## START Supplied passage

Adeel Mushtaq, of AAOIFI Takaful Working Group (TWG) presented an update and latest thoughts on AAOIFI Takaful Project at AAOIFI World Bank Annual conference on Islamic Banking and Finance, held in Manama, Kingdom of Bahrain on 17th November 2014.
QATAR’S INSURANCE SECTOR IS VIBRANT AND WELL PLACED AS NEW REGULATORY AND ACCOUNTING CHANGES FOR INSURERS COME INTO PLAY. INSURANCE COMPANIES AND INSURANCE SUPERVISORS THAT WISH TO STAY AHEAD INCREASINGLY NEED INTERNATIONAL PERSPECTIVE AND STRATEGY. HOW WILL THIS NEW STATE OF PLAY IMPACT LOCAL AND INTERNATIONAL INSURANCE ENTITIES IN QATAR?
The unrelenting pace of regulatory reform across the financial services sector continues, and important insurance initiatives such as the IAIS (International Association of Insurance Supervisors)Insurance Core Principles (ICPs) will be a key focus for many insurers during the next few years. As Qatar insurance supervisors begin to examine how best to introduce the new IAIS ICP requirements, a growing strategic challenge for insurers is how best to accommodate compliance and reporting requirements and extracting value.

## END Supplied passage

- Set problem A: Edit the Qatar insurance passage by rewriting it from "Adeel Mushtaq, of" through "ENTITIES IN QATAR?", with "Manama" replaced by "Doha".
- Set problem B: Translate this sentence from the Qatar insurance passage into Spanish: "INSURANCE COMPANIES AND INSURANCE SUPERVISORS THAT WISH TO STAY AHEAD INCREASINGLY NEED INTERNATIONAL PERSPECTIVE AND STRATEGY."
- Set problem C: According to the Qatar insurance passage, on what date was the AAOIFI World Bank Annual conference on Islamic Banking and Finance held?

## START Data

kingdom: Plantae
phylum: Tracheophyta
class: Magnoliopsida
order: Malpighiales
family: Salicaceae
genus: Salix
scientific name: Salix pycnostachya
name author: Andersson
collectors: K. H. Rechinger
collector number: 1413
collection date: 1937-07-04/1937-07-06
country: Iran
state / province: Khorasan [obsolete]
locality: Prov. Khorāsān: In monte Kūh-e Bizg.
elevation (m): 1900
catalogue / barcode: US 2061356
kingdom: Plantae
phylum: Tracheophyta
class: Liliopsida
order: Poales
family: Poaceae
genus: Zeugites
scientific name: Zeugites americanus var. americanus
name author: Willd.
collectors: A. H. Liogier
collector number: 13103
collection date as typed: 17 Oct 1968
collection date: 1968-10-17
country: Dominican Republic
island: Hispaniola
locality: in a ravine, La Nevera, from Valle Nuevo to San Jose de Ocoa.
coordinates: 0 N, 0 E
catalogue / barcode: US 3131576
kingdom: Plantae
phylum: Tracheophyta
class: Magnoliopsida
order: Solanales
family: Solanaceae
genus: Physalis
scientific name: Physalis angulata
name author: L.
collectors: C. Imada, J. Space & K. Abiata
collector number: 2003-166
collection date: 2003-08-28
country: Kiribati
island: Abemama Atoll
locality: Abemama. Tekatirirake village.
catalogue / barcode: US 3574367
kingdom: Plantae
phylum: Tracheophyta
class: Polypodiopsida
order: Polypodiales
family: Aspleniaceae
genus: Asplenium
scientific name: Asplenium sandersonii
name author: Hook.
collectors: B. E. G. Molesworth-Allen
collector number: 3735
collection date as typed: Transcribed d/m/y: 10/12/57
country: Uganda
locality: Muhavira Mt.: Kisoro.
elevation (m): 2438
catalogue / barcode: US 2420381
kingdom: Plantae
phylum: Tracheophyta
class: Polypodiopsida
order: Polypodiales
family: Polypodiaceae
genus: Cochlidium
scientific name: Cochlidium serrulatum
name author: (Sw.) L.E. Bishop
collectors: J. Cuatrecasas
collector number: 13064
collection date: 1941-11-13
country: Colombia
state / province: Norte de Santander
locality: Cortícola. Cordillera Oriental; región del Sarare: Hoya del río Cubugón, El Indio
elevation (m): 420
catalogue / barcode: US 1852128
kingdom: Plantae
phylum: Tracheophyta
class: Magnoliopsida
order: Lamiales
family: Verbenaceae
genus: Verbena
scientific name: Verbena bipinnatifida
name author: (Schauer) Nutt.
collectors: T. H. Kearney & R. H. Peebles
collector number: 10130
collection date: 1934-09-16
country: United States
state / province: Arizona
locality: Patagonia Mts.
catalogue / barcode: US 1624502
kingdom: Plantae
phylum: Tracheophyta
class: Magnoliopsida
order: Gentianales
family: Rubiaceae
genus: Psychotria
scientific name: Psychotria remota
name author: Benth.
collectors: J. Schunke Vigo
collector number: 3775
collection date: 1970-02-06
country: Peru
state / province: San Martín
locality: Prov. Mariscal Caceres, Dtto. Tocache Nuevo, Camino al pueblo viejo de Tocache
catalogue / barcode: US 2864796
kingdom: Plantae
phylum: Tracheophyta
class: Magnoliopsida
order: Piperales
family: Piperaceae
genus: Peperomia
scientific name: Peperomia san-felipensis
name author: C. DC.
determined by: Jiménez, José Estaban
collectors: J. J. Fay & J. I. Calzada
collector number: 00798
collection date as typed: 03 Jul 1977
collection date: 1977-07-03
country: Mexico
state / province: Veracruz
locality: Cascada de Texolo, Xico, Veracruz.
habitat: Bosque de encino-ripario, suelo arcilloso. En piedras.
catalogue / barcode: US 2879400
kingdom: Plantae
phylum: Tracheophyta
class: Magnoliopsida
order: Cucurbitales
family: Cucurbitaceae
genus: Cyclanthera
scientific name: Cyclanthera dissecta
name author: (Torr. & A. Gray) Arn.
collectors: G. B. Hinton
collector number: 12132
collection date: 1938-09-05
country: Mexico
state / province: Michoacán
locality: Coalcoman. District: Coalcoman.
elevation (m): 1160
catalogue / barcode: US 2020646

## END Data

- Complete answer A:
Adeel Mushtaq, of AAOIFI Takaful Working Group (TWG) presented an update and latest thoughts on AAOIFI Takaful Project at AAOIFI World Bank Annual conference on Islamic Banking and Finance, held in Doha, Kingdom of Bahrain on 17th November 2014.
QATAR’S INSURANCE SECTOR IS VIBRANT AND WELL PLACED AS NEW REGULATORY AND ACCOUNTING CHANGES FOR INSURERS COME INTO PLAY. INSURANCE COMPANIES AND INSURANCE SUPERVISORS THAT WISH TO STAY AHEAD INCREASINGLY NEED INTERNATIONAL PERSPECTIVE AND STRATEGY. HOW WILL THIS NEW STATE OF PLAY IMPACT LOCAL AND INTERNATIONAL INSURANCE ENTITIES IN QATAR?

- Complete answer B: Las compañías de seguros y los supervisores de seguros que desean mantenerse a la vanguardia necesitan cada vez más una perspectiva y una estrategia internacionales.

- Complete answer C: 17th November 2014